Friday, October 5, 2012

70-year old dining chairs

It hadn't sunk in how old this dining set was when I bought it. They were marked 1942, still with the label of the manufacturer, Showers Brothers. One looked like a throw-away, braced as it had been with plywood. The rest seemed sturdy, that's all I went by. That, and that the label underneath indicated "mhg" for mahogany, and we were enamoured with the idea of expanding our "Duncan Pyfe style" (we have lugged around a drop leaf table for 30 years) and we have mahogany (we thought) china hutches.
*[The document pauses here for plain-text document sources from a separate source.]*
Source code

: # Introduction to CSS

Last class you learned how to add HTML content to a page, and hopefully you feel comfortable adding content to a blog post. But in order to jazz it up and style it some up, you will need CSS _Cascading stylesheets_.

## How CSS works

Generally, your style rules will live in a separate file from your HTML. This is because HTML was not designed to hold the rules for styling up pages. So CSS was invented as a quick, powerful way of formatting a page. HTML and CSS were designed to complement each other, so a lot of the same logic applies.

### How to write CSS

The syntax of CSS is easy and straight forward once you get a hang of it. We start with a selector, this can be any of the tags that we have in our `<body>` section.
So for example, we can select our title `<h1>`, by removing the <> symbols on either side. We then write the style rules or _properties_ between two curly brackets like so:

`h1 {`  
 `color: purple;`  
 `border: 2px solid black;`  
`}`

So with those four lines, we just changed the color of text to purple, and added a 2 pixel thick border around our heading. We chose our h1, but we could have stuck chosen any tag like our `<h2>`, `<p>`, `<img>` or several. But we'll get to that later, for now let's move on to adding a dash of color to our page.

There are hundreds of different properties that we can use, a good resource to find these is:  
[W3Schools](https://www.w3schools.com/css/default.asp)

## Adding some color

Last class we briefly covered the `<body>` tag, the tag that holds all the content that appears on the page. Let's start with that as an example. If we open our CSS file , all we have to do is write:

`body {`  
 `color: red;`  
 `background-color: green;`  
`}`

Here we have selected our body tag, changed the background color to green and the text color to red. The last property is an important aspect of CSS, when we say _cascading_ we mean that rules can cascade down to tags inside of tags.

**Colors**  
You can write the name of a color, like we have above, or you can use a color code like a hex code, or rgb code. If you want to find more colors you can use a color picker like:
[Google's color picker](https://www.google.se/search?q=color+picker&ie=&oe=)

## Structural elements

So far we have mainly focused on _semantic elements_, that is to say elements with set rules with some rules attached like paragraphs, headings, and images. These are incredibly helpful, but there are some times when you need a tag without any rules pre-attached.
I didn't know whether it was realistic to refinish them, or anything about the process. Once I had made the trip a hundred miles to look at the set, I pressed on and bought it. Not good logic, I know, but the price came down quite low as I examined each item closely, and before I knew it, a friend and I were placing and padding, bracing, strapping and bungeeing for the trip back home.

I went to a local furniture guy who fixed the table's pedestal leg. So far so good. But he wasn't a specialist at refinishing and I began to think there was more to this than getting a bottle of stripper and cans of stain and varnish. (I was right about that.)

The chairs came out very well--pretty color and finish to match the table, which my photo doesn't show. Also "well" in the sense of healed--they are almost new in their sturdiness and first-rate finish. What the photo really shows is the construction underneath the seat. According to Kelly at the shop, that cross-piece business is the main key to the chairs' longevity. They are relatively lightweight (some of the high-priced new chairs are heavy, not congruent with gracious living) and Kelly has seen almost new chairs in to his shop because they came apart, even at the $300+ price level.

I found the right shop. Kelly knew to glue the de-lamination I hadn't even seen, then strip (by hand, no dipping), then glue again and patch a couple of places, then sand, stain with a special stain you and I don't find. Then, because the chairs are mostly maple and very little mahogany, some "toning" to even out the color, and finally the varnish. Joyce, did I do right?  I didn't buy new. $1,000 in refinishing went into the local economy, including the sixth chair that wasn't a throw-away after all. 

Magogany?  Kelly said it's too brittle--that's why veneers and small bits are used, but maple for the main frame.